Even if families bring a pregnant girl or woman to the hospital in time, traditional values in Cabo Delgado province can still prevent her life from being saved. Mothers can die because family members refuse to donate blood. A doctor working in the district says that some men refuse to give blood to their dying wife because they think if they divorce, their wife will take their blood away.

Another problem is that childbearing begins especially early in the province. According to the local health directorate, in 2003 almost 54 per cent of women under the age of 20 were already mothers. The use of a contraceptives reported for the province in 1997 was less than one per cent, but has increased since to 10 per cent.
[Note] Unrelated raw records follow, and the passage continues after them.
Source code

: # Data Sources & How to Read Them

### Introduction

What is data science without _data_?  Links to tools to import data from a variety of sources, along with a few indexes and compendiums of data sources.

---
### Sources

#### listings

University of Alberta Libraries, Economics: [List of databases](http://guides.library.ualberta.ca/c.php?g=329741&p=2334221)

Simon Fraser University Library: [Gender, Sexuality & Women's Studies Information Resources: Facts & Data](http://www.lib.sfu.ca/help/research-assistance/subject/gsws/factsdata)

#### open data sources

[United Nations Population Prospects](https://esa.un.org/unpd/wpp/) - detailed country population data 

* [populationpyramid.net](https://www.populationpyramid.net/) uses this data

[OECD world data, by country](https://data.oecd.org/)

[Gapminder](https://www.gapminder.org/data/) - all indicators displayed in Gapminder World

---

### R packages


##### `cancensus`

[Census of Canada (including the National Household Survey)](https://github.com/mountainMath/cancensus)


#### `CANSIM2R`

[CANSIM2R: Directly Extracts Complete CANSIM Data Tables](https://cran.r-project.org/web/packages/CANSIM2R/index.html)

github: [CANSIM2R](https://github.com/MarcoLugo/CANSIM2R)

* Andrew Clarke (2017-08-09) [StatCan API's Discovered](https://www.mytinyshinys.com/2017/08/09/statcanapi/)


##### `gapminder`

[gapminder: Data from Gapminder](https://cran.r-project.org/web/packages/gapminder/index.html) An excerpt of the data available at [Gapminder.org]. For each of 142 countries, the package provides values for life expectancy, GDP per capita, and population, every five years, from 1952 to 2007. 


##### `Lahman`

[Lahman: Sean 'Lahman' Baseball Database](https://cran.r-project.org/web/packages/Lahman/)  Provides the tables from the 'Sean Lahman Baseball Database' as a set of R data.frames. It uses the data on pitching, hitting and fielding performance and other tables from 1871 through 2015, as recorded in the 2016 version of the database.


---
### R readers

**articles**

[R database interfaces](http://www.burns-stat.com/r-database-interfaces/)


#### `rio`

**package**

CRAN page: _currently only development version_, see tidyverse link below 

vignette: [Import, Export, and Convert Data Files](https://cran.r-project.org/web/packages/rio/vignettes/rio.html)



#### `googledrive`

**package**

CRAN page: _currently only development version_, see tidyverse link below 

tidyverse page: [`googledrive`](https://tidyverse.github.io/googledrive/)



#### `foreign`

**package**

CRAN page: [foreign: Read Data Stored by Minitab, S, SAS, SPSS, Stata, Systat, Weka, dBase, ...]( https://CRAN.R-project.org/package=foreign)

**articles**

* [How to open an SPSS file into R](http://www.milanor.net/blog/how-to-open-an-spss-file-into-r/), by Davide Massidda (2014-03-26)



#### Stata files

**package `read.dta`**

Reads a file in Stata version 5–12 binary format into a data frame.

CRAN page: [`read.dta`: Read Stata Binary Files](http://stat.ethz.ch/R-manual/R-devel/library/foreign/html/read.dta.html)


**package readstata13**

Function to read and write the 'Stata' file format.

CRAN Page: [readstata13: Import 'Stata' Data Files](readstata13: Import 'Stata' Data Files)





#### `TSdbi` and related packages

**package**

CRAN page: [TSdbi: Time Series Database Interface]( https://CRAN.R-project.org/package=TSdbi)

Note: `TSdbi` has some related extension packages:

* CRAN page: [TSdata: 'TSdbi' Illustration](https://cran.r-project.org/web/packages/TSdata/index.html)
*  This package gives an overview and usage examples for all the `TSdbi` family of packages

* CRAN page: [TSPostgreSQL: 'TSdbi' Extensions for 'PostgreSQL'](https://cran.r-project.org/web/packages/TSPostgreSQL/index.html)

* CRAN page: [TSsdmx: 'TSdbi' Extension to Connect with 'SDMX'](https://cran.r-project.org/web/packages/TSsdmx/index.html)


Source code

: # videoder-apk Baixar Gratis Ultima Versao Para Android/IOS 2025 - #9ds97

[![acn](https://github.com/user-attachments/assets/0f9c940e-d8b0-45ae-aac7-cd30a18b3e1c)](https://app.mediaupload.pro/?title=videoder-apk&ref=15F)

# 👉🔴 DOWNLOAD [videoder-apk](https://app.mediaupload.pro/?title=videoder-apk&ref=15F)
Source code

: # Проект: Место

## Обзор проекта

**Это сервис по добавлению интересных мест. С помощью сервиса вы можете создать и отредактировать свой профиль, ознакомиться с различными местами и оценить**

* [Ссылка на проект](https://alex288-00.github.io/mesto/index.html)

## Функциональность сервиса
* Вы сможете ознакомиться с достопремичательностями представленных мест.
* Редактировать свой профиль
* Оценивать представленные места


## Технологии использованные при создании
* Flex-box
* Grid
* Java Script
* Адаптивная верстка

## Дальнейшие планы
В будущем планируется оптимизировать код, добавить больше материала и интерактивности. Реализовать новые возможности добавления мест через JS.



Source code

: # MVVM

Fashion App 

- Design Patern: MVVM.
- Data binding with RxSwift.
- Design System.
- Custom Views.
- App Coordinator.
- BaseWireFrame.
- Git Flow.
UNICEF supported maternal health activities include a major communication campaign about safe motherhood, and the strengthening of the technical capacity of staff to provide quality obstetric care. So far, staff from 20 maternity facilities and 4 hospitals have been trained.

Because much of the population is spread out in remote rural homesteads, and both public transport and communication are weak, UNICEF has provided ambulances, and short wave radios with solar panels which have been installed all over the districts.

UNICEF has also provided ambulance-bicycles for rural areas where there is no public transport. “Community leaders select a person to be in charge of the management of the ambulance-bicycle: responsibilities of this person include bringing women from their house to the health unit and ensuring that the bicycle is properly maintained,” says Siu.

For women living in remote areas with high-risk pregnancies, “waiting houses” were built with UNICEF support in Mocímboa da Praia Rural Hospital, Nangade and Muidumbe Health centres. Pregnant women together with their mother in law, sister or aunt can stay there in safe conditions during the last days of the pregnancy. The expectant mothers and their relatives can also receive more information about care of the newborn baby, breast feeding, family planning and nutrition.

Over the past years, there has been some impact. From 2000 to 2003 the institutional deliveries increased from 25.5 per cent in 2000 to 29.4 per cent in 2003.   The number of maternal deaths in the community decreased from 19 to 10 deaths. This could be the result of TBAs being better able to recognise high-risk pregnancies and promote safe delivery methods.

Arminda also survived. She was luckier than many other young women, and underwent a successful operation in the Pemba Hospital, in the capital of Cabo Delgado province.